Remembering the 1ESS

by Colin Berkshire

I’m wondering if there are any more #1 ESS switching systems in service. There were a dozen of them three years ago. I haven’t heard since. I really would like to know.

The #1 ESS was the workhorse telephone system from 1965 until 1990. For these 25 years the #1 ESS was the dominant voice telephone system in America. It was an amazing machine. In some ways it has never been equalled.

It was a Central Office designed to have 2 hours of cumulative downtime over a projected 40 year lifespan. That is, counting all of the downtime for any single switch over a 40 year period was never to exceed 2 hours.
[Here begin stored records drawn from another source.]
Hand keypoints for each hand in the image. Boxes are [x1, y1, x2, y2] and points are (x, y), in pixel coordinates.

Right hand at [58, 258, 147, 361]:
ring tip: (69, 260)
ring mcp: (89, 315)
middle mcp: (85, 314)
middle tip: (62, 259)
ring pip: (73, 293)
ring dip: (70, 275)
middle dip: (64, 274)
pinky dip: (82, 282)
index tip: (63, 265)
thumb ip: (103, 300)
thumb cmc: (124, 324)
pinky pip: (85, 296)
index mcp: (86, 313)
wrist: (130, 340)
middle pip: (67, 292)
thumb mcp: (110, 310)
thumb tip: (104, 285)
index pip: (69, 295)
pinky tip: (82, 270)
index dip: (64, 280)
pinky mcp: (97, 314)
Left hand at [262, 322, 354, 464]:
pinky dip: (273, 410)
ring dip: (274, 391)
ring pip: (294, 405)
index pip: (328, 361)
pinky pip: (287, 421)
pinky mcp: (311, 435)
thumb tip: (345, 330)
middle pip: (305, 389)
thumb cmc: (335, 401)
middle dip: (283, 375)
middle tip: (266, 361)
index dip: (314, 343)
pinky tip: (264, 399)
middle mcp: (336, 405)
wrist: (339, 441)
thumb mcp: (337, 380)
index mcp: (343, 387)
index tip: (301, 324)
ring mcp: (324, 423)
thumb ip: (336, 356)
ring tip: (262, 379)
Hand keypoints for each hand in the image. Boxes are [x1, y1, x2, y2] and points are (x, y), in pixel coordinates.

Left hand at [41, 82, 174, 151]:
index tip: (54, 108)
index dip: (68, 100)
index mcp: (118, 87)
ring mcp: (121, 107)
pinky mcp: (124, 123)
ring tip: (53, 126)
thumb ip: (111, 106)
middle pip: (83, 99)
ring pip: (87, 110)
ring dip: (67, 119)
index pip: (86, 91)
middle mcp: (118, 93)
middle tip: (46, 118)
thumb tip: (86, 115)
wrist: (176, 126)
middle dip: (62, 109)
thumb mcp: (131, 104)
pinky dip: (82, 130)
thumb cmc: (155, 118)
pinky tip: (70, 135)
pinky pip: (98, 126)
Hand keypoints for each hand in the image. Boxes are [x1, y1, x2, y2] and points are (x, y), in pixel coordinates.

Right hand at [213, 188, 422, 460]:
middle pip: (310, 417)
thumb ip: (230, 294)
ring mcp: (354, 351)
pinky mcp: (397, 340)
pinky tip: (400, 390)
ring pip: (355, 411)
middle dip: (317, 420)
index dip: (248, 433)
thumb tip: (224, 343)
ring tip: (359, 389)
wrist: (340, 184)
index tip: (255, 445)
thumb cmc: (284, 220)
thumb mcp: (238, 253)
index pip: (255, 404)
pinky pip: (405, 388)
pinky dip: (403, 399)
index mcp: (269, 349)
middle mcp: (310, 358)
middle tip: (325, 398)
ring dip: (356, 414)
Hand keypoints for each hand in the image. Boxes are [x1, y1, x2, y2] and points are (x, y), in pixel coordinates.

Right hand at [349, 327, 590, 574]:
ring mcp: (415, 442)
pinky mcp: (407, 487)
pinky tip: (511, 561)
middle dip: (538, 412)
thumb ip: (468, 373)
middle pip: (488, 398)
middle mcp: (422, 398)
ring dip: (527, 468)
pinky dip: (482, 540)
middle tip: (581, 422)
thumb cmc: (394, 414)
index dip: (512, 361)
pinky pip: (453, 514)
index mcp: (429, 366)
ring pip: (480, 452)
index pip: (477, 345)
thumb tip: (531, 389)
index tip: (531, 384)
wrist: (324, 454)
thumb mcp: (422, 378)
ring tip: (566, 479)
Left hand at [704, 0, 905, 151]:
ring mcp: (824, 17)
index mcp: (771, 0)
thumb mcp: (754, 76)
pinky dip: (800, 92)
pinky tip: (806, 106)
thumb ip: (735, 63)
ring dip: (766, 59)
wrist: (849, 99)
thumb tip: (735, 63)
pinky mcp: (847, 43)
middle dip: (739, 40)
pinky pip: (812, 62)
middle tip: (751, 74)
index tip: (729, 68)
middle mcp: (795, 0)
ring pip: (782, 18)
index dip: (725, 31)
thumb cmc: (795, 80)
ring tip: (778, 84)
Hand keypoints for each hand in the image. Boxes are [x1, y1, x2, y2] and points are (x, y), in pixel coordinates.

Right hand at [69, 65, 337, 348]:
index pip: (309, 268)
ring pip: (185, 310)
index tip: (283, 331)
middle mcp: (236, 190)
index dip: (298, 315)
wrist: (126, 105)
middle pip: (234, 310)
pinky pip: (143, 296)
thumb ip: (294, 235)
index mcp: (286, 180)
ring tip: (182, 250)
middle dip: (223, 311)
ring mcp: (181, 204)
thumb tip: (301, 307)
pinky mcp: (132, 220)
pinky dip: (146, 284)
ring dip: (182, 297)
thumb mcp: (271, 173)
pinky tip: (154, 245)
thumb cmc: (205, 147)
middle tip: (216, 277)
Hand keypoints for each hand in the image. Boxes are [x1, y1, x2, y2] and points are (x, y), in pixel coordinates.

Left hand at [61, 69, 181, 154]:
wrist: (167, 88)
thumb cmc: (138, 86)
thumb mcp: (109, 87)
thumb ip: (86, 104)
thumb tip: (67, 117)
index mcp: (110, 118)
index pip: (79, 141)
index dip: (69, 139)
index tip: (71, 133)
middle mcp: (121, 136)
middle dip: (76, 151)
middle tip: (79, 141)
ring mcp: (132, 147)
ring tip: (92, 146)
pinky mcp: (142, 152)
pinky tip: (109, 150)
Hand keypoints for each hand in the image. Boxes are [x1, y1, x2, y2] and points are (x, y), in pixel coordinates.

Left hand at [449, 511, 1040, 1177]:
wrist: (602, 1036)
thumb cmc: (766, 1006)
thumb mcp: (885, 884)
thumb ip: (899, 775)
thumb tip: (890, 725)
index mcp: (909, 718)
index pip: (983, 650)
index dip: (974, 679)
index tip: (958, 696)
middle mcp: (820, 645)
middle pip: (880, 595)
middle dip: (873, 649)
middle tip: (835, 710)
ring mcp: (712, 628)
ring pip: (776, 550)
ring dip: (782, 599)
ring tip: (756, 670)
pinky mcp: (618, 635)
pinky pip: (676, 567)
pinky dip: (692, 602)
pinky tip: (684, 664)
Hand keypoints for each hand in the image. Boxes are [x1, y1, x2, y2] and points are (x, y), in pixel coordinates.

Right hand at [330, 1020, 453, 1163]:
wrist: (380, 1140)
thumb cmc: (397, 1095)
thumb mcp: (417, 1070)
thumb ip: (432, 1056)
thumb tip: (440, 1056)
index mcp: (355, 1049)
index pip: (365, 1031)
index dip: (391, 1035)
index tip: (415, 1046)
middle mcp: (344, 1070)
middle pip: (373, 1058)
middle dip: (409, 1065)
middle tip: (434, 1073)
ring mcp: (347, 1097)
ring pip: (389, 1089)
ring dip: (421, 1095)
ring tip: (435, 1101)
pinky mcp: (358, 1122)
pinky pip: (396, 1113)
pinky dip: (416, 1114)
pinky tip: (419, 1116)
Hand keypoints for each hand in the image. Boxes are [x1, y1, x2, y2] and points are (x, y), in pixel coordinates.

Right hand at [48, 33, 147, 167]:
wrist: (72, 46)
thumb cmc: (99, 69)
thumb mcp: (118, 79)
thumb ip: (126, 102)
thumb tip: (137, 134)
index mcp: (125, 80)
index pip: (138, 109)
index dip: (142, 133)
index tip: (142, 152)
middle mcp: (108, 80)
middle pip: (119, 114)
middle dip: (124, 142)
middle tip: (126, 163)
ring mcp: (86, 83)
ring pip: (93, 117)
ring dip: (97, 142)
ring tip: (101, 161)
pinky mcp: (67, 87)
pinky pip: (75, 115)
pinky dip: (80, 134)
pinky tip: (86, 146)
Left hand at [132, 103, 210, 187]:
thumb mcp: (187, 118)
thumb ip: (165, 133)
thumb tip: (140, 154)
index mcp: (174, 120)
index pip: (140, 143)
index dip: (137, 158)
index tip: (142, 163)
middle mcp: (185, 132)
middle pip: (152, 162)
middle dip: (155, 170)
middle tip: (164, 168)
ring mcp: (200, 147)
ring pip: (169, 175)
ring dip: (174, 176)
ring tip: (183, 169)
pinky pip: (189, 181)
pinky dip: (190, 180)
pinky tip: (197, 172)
That included emergencies, maintenance, software and hardware upgrades, and accidents including fires.

That is 1 hour of downtime for every 10-Million hours of service! Or, for those of you know know about data centers, it is a reliability of 99.9999999%. Yes, nine nines reliability. Nothing made today is that reliable. Nothing.

Now here is the amazing thing: I happened to bump into the Ball Labs engineer responsible for compiling the reliability numbers of the #1 ESS. His job was to measure in actual field life what the real uptime was. He smiled as he told me the result: It came in twice as reliable as projected…just about one hour of downtime per 20 million hours of service. Incredible.

These numbers are amazing. But you have to remember that it is using 1960s technology. There was no solid state memory, it was magnetic core memory (and “twister” memory.) Program were store on large aluminum cards with magnetic dots. There was no TTL or solid state logic…it was all RTL and more commonly just diode logic. But it worked, and it worked well.

You might think that this old tech was power hungry. Not so. The #1 ESS consumed a quarter the power of the replacement digital system the #5 ESS. One of the major considerations when upgrading a #1 ESS to a #5 ESS digital switch was all of the power needed. Oh, and air conditioning, since the #1 ESS had no fans and needed no air conditioning. It marched along just fine in a 100-degree equipment room.

I just can’t help but be in a little bit of awe over the engineers 50 years ago to have built such an incredible system.

And, nobody thought that there would still be a few of them in service 50 years in.

I wonder where the last ones are (were?). Nobody seems to know…or care. (I care. I would love to hear. Anybody?)